What is being asked – Go to the line containing "- ✅ Filter and search" in the records below and print it and every following line exactly, on through the line containing "- BOM table", then stop.

Available data –
● ● ●

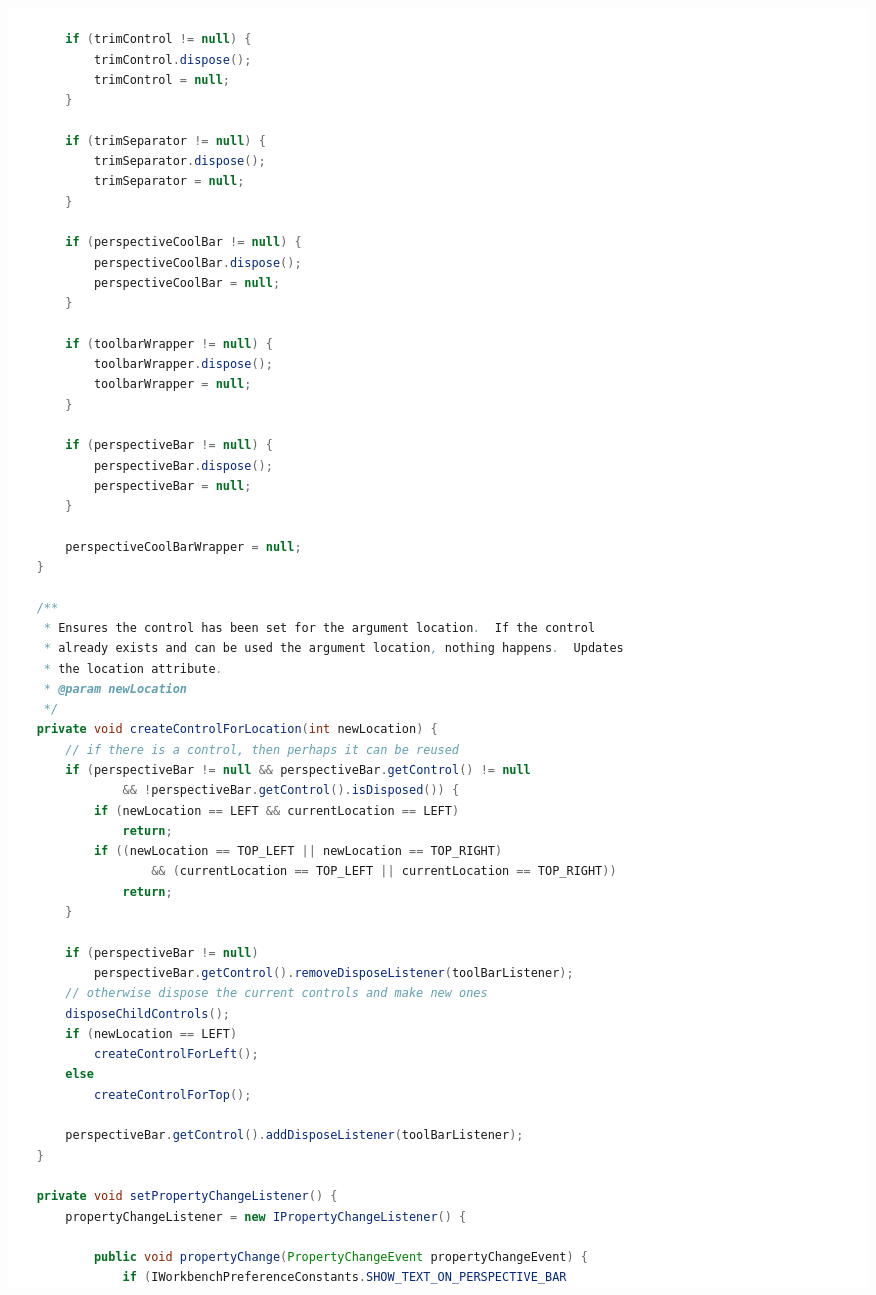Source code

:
 ```java

        if (trimControl != null) {
            trimControl.dispose();
            trimControl = null;
        }

        if (trimSeparator != null) {
            trimSeparator.dispose();
            trimSeparator = null;
        }

        if (perspectiveCoolBar != null) {
            perspectiveCoolBar.dispose();
            perspectiveCoolBar = null;
        }

        if (toolbarWrapper != null) {
            toolbarWrapper.dispose();
            toolbarWrapper = null;
        }

        if (perspectiveBar != null) {
            perspectiveBar.dispose();
            perspectiveBar = null;
        }

        perspectiveCoolBarWrapper = null;
    }

    /**
     * Ensures the control has been set for the argument location.  If the control
     * already exists and can be used the argument location, nothing happens.  Updates
     * the location attribute.
     * @param newLocation
     */
    private void createControlForLocation(int newLocation) {
        // if there is a control, then perhaps it can be reused
        if (perspectiveBar != null && perspectiveBar.getControl() != null
                && !perspectiveBar.getControl().isDisposed()) {
            if (newLocation == LEFT && currentLocation == LEFT)
                return;
            if ((newLocation == TOP_LEFT || newLocation == TOP_RIGHT)
                    && (currentLocation == TOP_LEFT || currentLocation == TOP_RIGHT))
                return;
        }

        if (perspectiveBar != null)
            perspectiveBar.getControl().removeDisposeListener(toolBarListener);
        // otherwise dispose the current controls and make new ones
        disposeChildControls();
        if (newLocation == LEFT)
            createControlForLeft();
        else
            createControlForTop();

        perspectiveBar.getControl().addDisposeListener(toolBarListener);
    }

    private void setPropertyChangeListener() {
        propertyChangeListener = new IPropertyChangeListener() {

            public void propertyChange(PropertyChangeEvent propertyChangeEvent) {
                if (IWorkbenchPreferenceConstants.SHOW_TEXT_ON_PERSPECTIVE_BAR
```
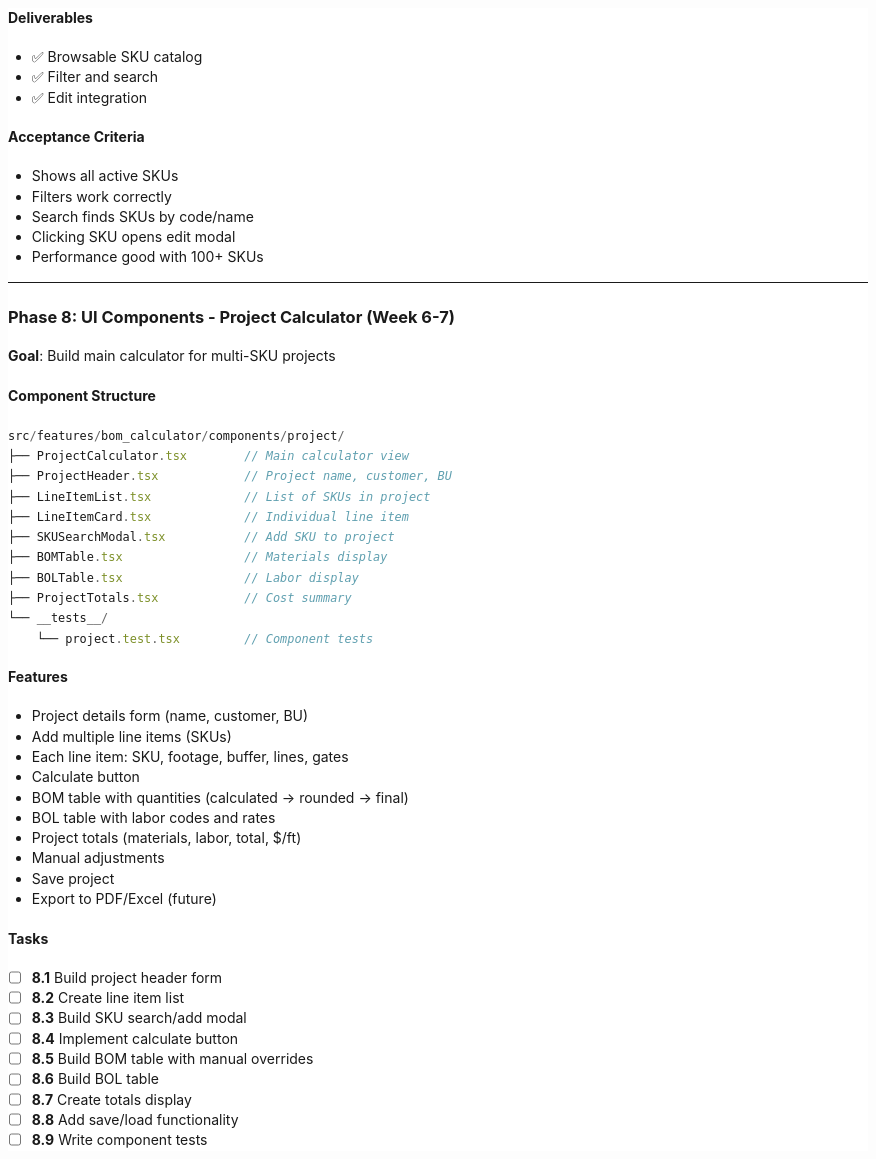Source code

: #### Deliverables
- ✅ Browsable SKU catalog
- ✅ Filter and search
- ✅ Edit integration

#### Acceptance Criteria
- Shows all active SKUs
- Filters work correctly
- Search finds SKUs by code/name
- Clicking SKU opens edit modal
- Performance good with 100+ SKUs

---

### Phase 8: UI Components - Project Calculator (Week 6-7)
**Goal**: Build main calculator for multi-SKU projects

#### Component Structure
```typescript
src/features/bom_calculator/components/project/
├── ProjectCalculator.tsx        // Main calculator view
├── ProjectHeader.tsx            // Project name, customer, BU
├── LineItemList.tsx             // List of SKUs in project
├── LineItemCard.tsx             // Individual line item
├── SKUSearchModal.tsx           // Add SKU to project
├── BOMTable.tsx                 // Materials display
├── BOLTable.tsx                 // Labor display
├── ProjectTotals.tsx            // Cost summary
└── __tests__/
    └── project.test.tsx         // Component tests
```

#### Features
- Project details form (name, customer, BU)
- Add multiple line items (SKUs)
- Each line item: SKU, footage, buffer, lines, gates
- Calculate button
- BOM table with quantities (calculated → rounded → final)
- BOL table with labor codes and rates
- Project totals (materials, labor, total, $/ft)
- Manual adjustments
- Save project
- Export to PDF/Excel (future)

#### Tasks
- [ ] **8.1** Build project header form
- [ ] **8.2** Create line item list
- [ ] **8.3** Build SKU search/add modal
- [ ] **8.4** Implement calculate button
- [ ] **8.5** Build BOM table with manual overrides
- [ ] **8.6** Build BOL table
- [ ] **8.7** Create totals display
- [ ] **8.8** Add save/load functionality
- [ ] **8.9** Write component tests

● ● ●

Response –
- ✅ Filter and search
- ✅ Edit integration

#### Acceptance Criteria
- Shows all active SKUs
- Filters work correctly
- Search finds SKUs by code/name
- Clicking SKU opens edit modal
- Performance good with 100+ SKUs

---

### Phase 8: UI Components - Project Calculator (Week 6-7)
**Goal**: Build main calculator for multi-SKU projects

#### Component Structure
```typescript
src/features/bom_calculator/components/project/
├── ProjectCalculator.tsx        // Main calculator view
├── ProjectHeader.tsx            // Project name, customer, BU
├── LineItemList.tsx             // List of SKUs in project
├── LineItemCard.tsx             // Individual line item
├── SKUSearchModal.tsx           // Add SKU to project
├── BOMTable.tsx                 // Materials display
├── BOLTable.tsx                 // Labor display
├── ProjectTotals.tsx            // Cost summary
└── __tests__/
    └── project.test.tsx         // Component tests
```

#### Features
- Project details form (name, customer, BU)
- Add multiple line items (SKUs)
- Each line item: SKU, footage, buffer, lines, gates
- Calculate button
- BOM table with quantities (calculated → rounded → final)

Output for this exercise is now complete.